PEP-1-p18 prevents neuronal cell death by inhibiting oxidative stress and Bax expression

• Published in: BMB reports Vol. 45; no. 9; pp. 532 - 537
• Main Authors: Kim, D.S., Soonchunhyang University, Cheonan, Republic of Korea, Sohn, E.J., Hallym University, Chuncheon, Republic of Korea, Kim, D.W., Hallym University, Chuncheon, Republic of Korea, Kim, Y.N., Hallym University, Chuncheon, Republic of Korea, Eom, S.A., Hallym University, Chuncheon, Republic of Korea, Yoon, G.H., Hallym University, Chuncheon, Republic of Korea, Cho, S.W., University of Ulsan College of Medicine, Seoul, Republic of Korea, Lee, S.H., Hallym University, Chuncheon, Republic of Korea, Hwang, H.S., Hallym University, Chuncheon, Republic of Korea, Cho, Y.S., Hallym University, Chuncheon, Republic of Korea, Park, J.S., Hallym University, Chuncheon, Republic of Korea, Eum, W.S., Hallym University, Chuncheon, Republic of Korea, Choi, S.Y., Hallym University, Chuncheon, Republic of Korea
• Format: Journal Article
• Language: English
• Published: Korea (South) Korean Society for Biochemistry and Molecular Biology 01.09.2012; 생화학분자생물학회
• Subjects: Animals; Apoptosis; bcl-2-Associated X Protein - metabolism; Cell Line; Cell viability; Cysteamine - analogs & derivatives; Cysteamine - pharmacology; Disease Models, Animal; DNA Fragmentation - drug effects; Dopaminergic Neurons - cytology; Dopaminergic Neurons - metabolism; Genetic Vectors - genetics; Genetic Vectors - metabolism; Humans; Mice; MPTP Poisoning; Oxidative Stress - drug effects; Parkinson Disease - metabolism; Parkinson Disease - pathology; Parkinson's disease; PEP-1-p18; Peptides - pharmacology; Protein therapy; Protein transduction; PROTEINAS; PROTEINE; PROTEINS; 화학
• ISSN: 1976-6696; 1976-670X
• DOI: 10.5483/BMBRep.2012.45.9.083

P18, a member of the INK4 family of cyclin-dependent kinase inhibitors, is a tumor suppressor protein and plays a key cell survival role in a variety of human cancers. Under pathophysiological conditions, the INK4 group proteins participate in novel biological functions associated with neuronal diseases and oxidative stress. Parkinson's disease (PD) is characterized by loss of dopaminergic neurons, and oxidative stress is important in its pathogenesis. Therefore, we examined the effects of PEP-1-p18 on oxidative stress-induced SH-SY5Y cells and in a PD mouse model. The transduced PEP-1-p18 markedly inhibited 1-methyl-4-phenyl pyridinium-induced SH-SY5Y cell death by inhibiting Bax expression levels and DNA fragmentation.
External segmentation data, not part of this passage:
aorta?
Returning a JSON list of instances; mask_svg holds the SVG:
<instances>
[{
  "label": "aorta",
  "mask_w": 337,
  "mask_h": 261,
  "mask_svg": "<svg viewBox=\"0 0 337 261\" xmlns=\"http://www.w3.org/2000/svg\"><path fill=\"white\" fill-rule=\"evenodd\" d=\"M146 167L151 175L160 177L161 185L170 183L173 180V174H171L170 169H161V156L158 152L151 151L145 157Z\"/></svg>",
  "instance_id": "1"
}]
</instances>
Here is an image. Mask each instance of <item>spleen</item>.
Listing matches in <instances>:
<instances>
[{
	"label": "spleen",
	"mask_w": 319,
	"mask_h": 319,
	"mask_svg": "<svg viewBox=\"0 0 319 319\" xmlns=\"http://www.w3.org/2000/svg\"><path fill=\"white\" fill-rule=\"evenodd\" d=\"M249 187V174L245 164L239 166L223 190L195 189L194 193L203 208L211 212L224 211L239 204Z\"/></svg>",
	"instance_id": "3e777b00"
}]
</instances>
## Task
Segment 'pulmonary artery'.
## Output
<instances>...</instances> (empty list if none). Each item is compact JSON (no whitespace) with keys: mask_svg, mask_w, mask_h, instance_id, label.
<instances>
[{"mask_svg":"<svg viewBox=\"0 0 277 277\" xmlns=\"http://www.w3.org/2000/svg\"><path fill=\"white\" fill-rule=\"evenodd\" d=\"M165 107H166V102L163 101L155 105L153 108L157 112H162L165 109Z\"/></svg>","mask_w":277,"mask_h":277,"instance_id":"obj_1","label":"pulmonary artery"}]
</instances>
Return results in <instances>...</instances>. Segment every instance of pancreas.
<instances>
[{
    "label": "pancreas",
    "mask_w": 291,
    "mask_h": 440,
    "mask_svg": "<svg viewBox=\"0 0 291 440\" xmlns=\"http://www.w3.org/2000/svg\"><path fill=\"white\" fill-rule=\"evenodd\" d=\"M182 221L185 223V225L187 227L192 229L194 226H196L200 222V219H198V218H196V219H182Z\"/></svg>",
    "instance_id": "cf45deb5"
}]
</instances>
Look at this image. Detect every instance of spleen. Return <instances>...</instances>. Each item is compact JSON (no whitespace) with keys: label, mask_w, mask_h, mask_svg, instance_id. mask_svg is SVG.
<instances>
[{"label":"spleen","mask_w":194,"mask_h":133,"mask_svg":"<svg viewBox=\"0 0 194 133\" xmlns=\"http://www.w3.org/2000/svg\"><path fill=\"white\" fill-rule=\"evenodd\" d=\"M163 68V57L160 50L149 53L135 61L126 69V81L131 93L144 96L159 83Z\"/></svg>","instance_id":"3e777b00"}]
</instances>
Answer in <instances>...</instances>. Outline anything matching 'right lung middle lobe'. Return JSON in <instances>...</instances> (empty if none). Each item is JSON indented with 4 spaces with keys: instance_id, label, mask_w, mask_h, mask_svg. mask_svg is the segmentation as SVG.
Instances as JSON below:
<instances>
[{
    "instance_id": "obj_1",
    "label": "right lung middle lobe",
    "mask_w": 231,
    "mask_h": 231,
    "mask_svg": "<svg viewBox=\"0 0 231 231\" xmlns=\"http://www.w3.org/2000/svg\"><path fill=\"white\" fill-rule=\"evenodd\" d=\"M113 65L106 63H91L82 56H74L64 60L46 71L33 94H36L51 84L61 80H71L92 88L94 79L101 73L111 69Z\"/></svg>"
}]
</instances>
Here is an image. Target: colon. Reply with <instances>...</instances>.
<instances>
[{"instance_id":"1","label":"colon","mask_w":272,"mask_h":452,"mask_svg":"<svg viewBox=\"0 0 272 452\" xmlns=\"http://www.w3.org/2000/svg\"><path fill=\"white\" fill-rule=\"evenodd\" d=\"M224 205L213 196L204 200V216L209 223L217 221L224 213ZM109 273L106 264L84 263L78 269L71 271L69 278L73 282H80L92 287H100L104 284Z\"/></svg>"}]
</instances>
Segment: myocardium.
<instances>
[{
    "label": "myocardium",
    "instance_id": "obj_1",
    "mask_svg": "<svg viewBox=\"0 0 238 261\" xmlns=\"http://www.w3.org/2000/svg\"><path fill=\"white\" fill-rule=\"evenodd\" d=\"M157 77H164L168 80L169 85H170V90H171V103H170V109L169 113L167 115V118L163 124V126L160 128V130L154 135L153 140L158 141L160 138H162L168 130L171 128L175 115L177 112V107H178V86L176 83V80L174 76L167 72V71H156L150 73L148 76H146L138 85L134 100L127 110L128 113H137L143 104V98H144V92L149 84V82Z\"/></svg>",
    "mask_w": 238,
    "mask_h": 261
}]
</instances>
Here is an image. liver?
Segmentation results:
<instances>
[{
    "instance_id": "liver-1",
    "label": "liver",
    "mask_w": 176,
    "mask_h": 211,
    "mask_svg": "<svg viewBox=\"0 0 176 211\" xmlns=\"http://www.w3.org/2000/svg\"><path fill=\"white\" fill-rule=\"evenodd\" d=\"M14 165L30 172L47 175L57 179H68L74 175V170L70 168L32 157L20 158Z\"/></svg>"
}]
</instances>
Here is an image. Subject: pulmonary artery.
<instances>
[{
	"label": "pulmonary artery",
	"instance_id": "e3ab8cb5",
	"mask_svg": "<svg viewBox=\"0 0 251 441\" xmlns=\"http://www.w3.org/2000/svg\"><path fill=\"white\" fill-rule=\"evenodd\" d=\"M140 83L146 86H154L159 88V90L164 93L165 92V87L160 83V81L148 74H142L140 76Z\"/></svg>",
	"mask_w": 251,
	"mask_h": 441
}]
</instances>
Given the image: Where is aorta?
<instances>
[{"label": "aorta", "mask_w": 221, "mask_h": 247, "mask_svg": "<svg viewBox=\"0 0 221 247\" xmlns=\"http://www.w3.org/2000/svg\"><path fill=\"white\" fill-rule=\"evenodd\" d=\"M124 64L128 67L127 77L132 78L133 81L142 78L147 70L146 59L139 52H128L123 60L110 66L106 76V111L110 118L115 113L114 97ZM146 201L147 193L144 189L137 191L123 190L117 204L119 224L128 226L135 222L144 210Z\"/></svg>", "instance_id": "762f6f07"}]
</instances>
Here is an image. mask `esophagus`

Additionally, PEP-1-p18 prevented dopaminergic neuronal cell death in the substantia nigra of a 1-methyl-4-phenyl-1,2,3,6,-tetrahydropyridine-induced PD mouse model. These results indicate that PEP-1-p18 may be a useful therapeutic agent against various diseases and is a potential tool for treating PD.